Re: Questions re the new mount_setattr(2) manual page

From: Michael Kerrisk (man-pages)
Date: Thu Aug 12 2021 - 21:25:11 EST

Next message: Joel Stanley: "Re: [PATCH v2 4/6] ARM: dts: aspeed: Add Facebook Cloudripper (AST2600) BMC"
Previous message: Stephen Rothwell: "linux-next: manual merge of the net-next tree with the net tree"
In reply to: Christian Brauner: "Re: Questions re the new mount_setattr(2) manual page"
Messages sorted by: [ date ] [ thread ] [ subject ] [ author ]

Hello Christian,

On 8/12/21 10:38 AM, Christian Brauner wrote:
> On Thu, Aug 12, 2021 at 07:36:54AM +0200, Michael Kerrisk (man-pages) wrote:
>> [CC += Eric, in case he has a comment on the last piece]

[...]

>>> That's really splitting hairs.
>>
>> To be clear, I'm not trying to split hairs :-). It's just that
>> I'm struggling a little to understand. (In particular, the notion
>> of locked mounts is one where my understanding is weak.)
>>
>> And think of it like this: I am the first line of defense for the
>> user-space reader. If I am having trouble to understand the text,
>> I wont be alone. And often, the problem is not so much that the
>> text is "wrong", it's that there's a difference in background
>> knowledge between what you know and what the reader (in this case
>> me) knows. Part of my task is to fill that gap, by adding info
>> that I think is necessary to the page (with the happy side
>> effect that I learn along the way.)
>
> All very good points.
> I didn't mean to complain btw. Sorry that it seemed that way. :)

No problem. I need to think more carefully about my words
sometimes in mails too :-)

>>> Of course this means that we're
>>> propagating into a mount namespace that is owned by a different user
>>> namespace though "crossing user namespaces" might have been the better
>>> choice.
>>
>> This is a perfect example of the point I make above. You say "of course",
>> but I don't have the background knowledge that you do :-). From my
>> perspective, I want to make sure that I understand your meaning, so
>> that that meaning can (IMHO) be made easier for the average reader
>> of the manual page.
>>
>>>> the aforementioned flags to protect these sensitive
>>>> properties from being altered.
>>>>
>>>> • A new mount and user namespace pair is created. This
>>>> happens for example when specifying CLONE_NEWUSER |
>>>> CLONE_NEWNS in unshare(2), clone(2), or clone3(2). The
>>>> aforementioned flags become locked to protect user name‐
>>>> spaces from altering sensitive mount properties.
>>>>
>>>> Again, this seems imprecise. Should it say something like:
>>>> "... to prevent changes to sensitive mount properties in the new
>>>> mount namespace" ? Or perhaps you have a better wording.
>>>
>>> That's not imprecise.

※ ※ ※

▶ [Work to complete] According to the mailing list message, in which system calls does specifying CLONE_NEWUSER | CLONE_NEWNS create a new mount and user namespace pair?

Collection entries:

※ ※ ※

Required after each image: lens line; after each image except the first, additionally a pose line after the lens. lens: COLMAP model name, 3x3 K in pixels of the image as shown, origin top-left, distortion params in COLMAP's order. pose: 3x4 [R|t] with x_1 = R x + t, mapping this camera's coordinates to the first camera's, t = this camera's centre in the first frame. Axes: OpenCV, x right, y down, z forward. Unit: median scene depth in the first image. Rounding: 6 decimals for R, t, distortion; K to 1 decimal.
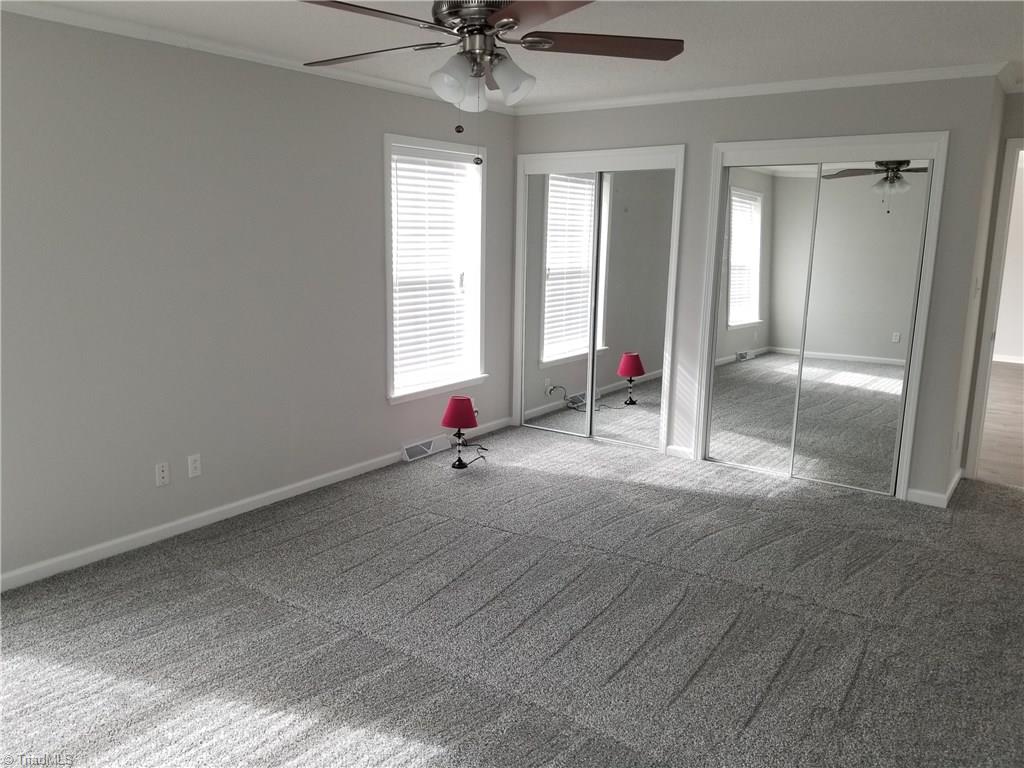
lens RADIAL K [[801.6, 0, 512.0], [0, 801.6, 384.0], [0, 0, 1]] dist [0.087210, -0.119360]
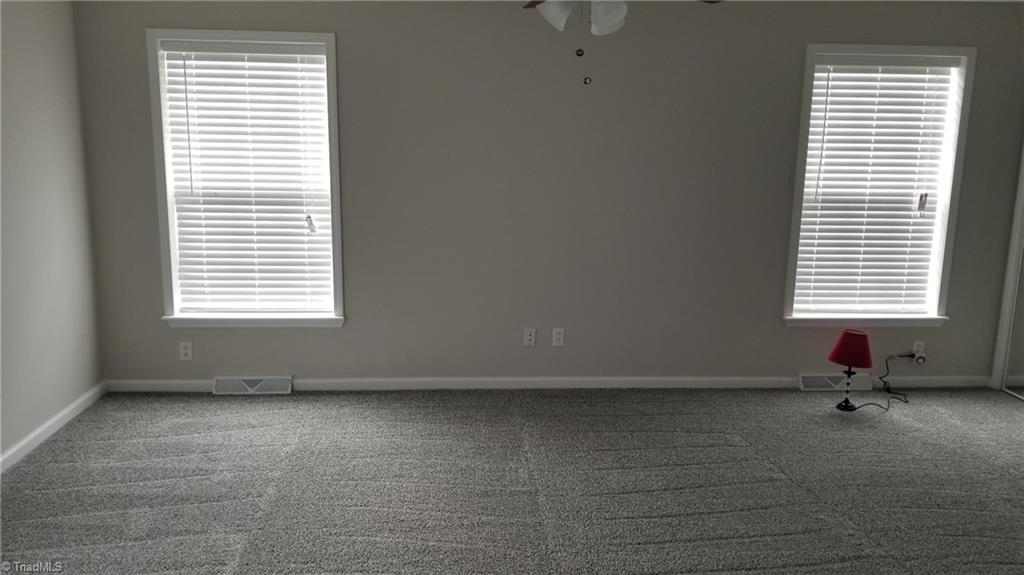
lens RADIAL K [[840.5, 0, 512.0], [0, 840.5, 287.5], [0, 0, 1]] dist [0.007030, -0.003835]
pose [[0.627924, 0.141668, -0.765272, 0.398201], [-0.154379, 0.986427, 0.055938, -0.024449], [0.762810, 0.083017, 0.641272, 0.108006]]
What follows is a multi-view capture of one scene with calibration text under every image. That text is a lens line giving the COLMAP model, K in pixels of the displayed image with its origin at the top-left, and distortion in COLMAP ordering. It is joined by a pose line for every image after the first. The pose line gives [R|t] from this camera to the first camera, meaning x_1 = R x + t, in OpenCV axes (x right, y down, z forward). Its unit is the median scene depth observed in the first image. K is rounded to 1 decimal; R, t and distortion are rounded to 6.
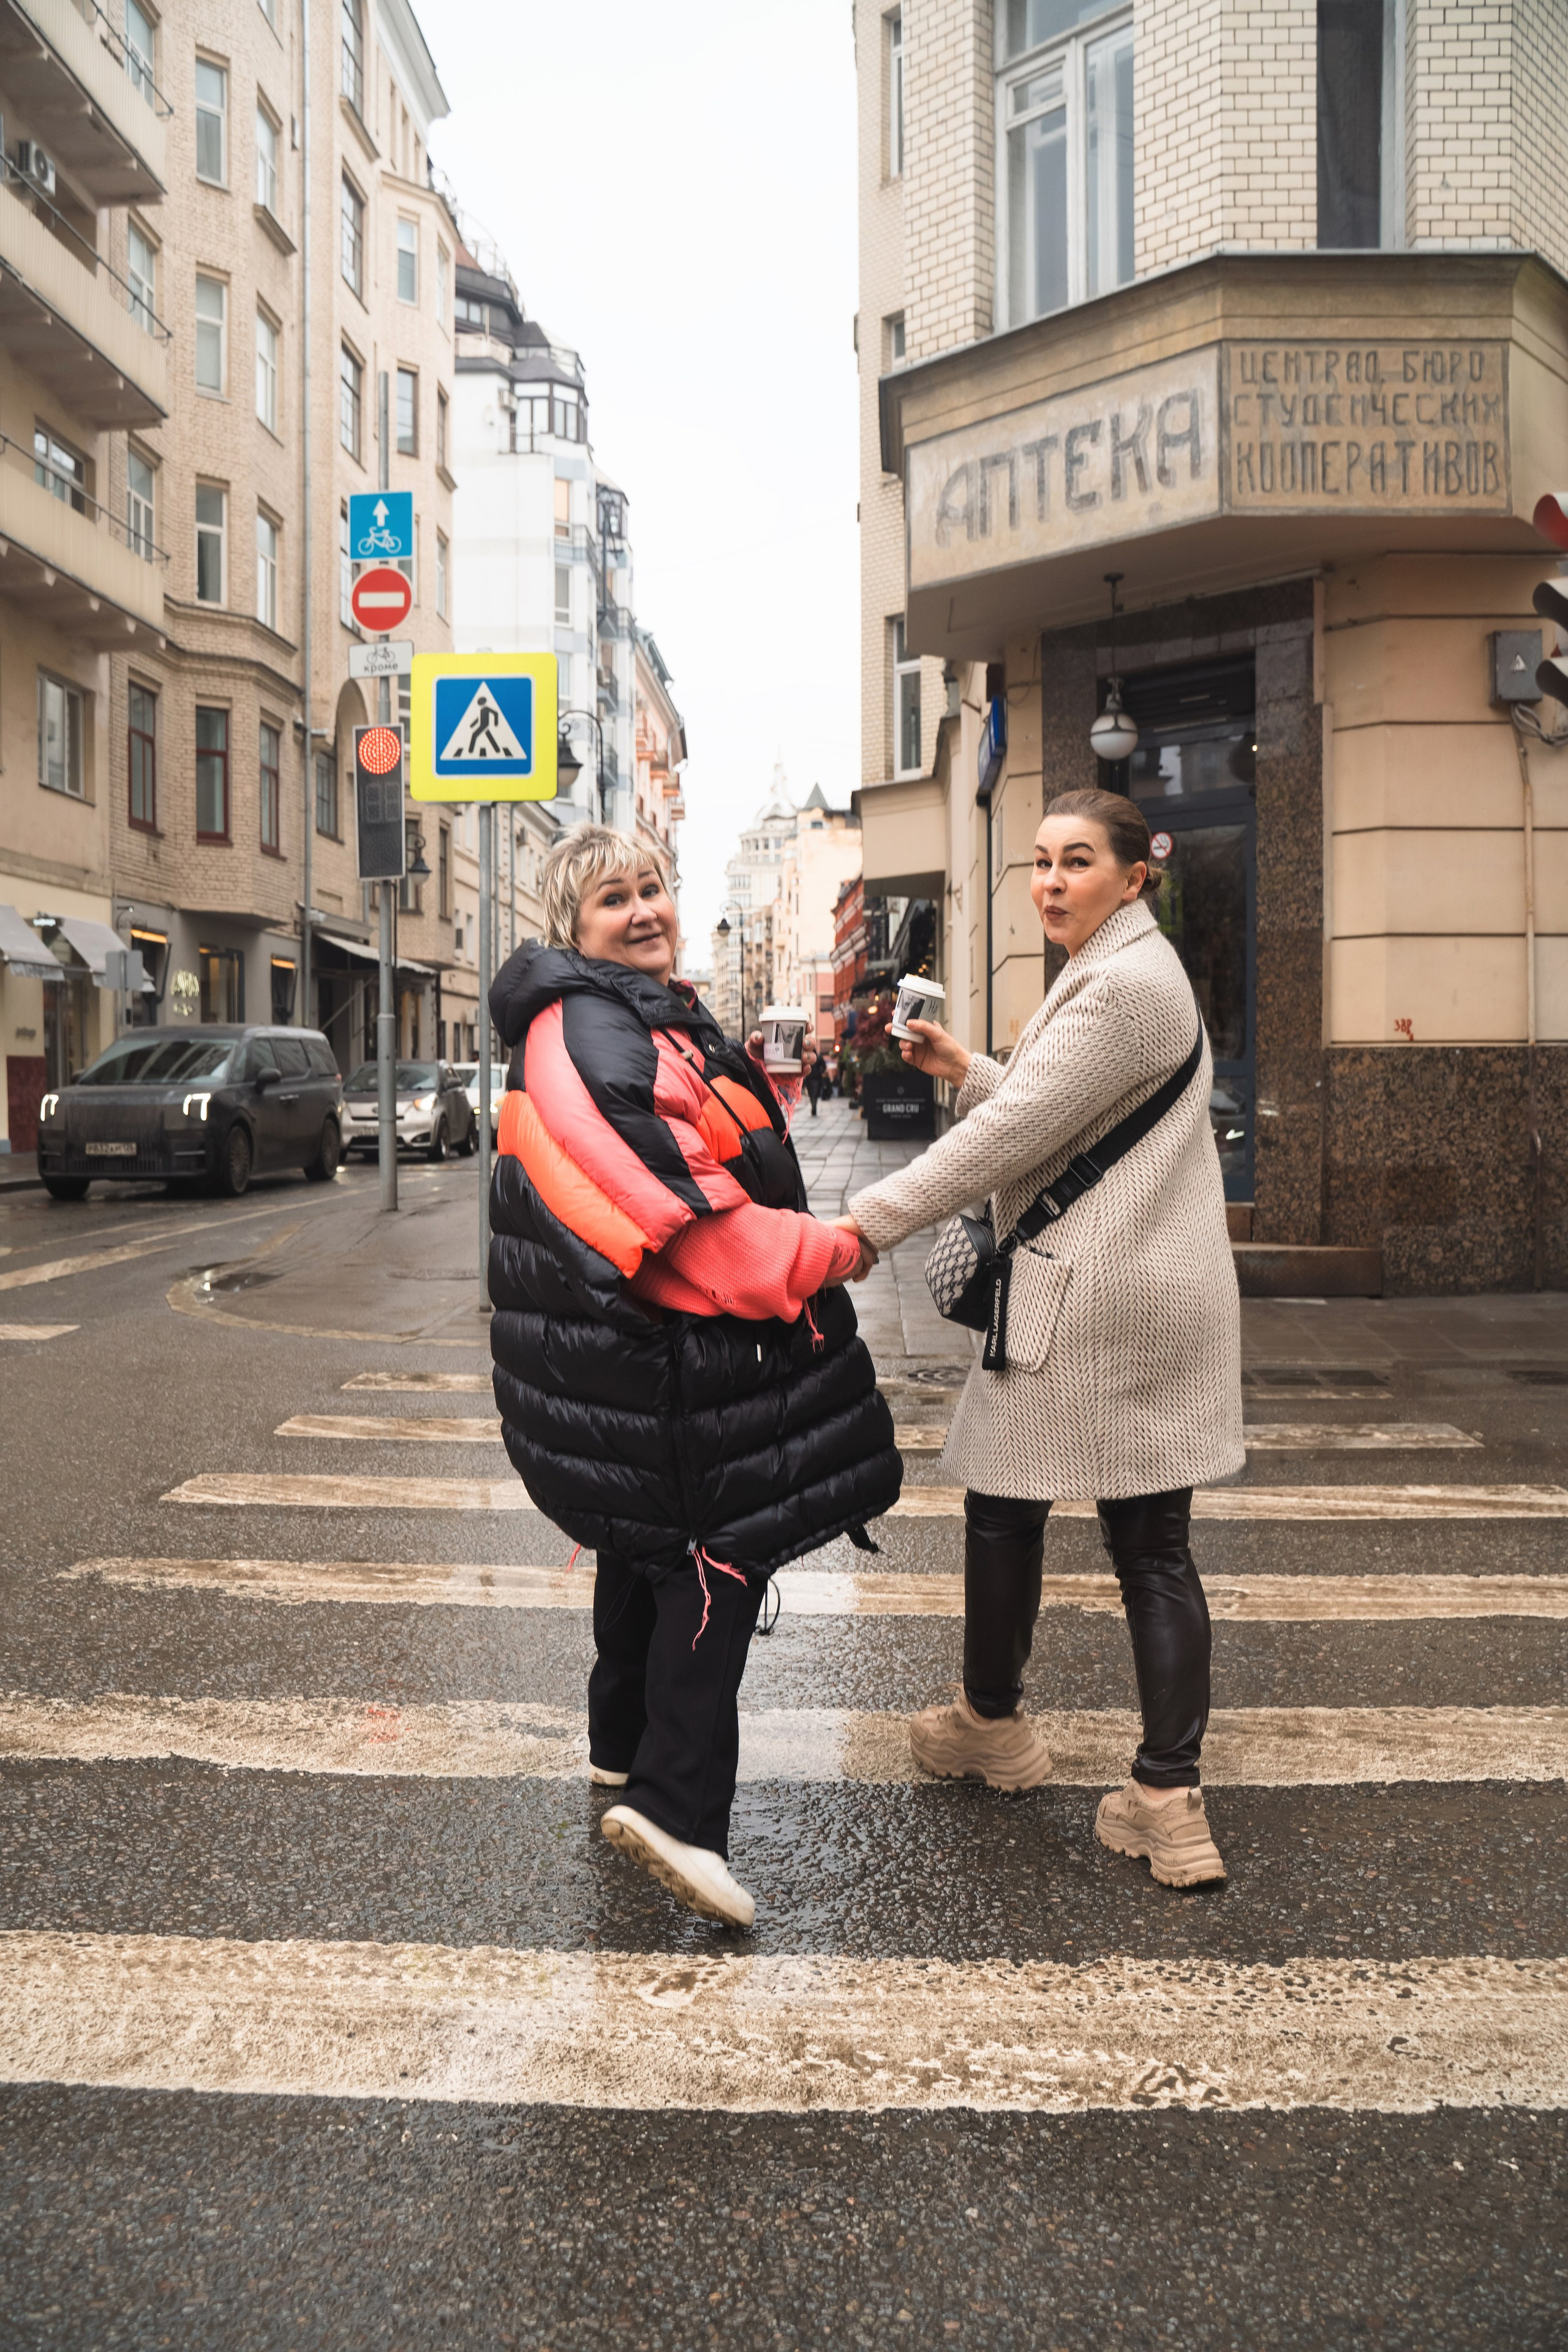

※ ※ ※

▶ [Written response] unshare(2), clone(2), and clone3(2)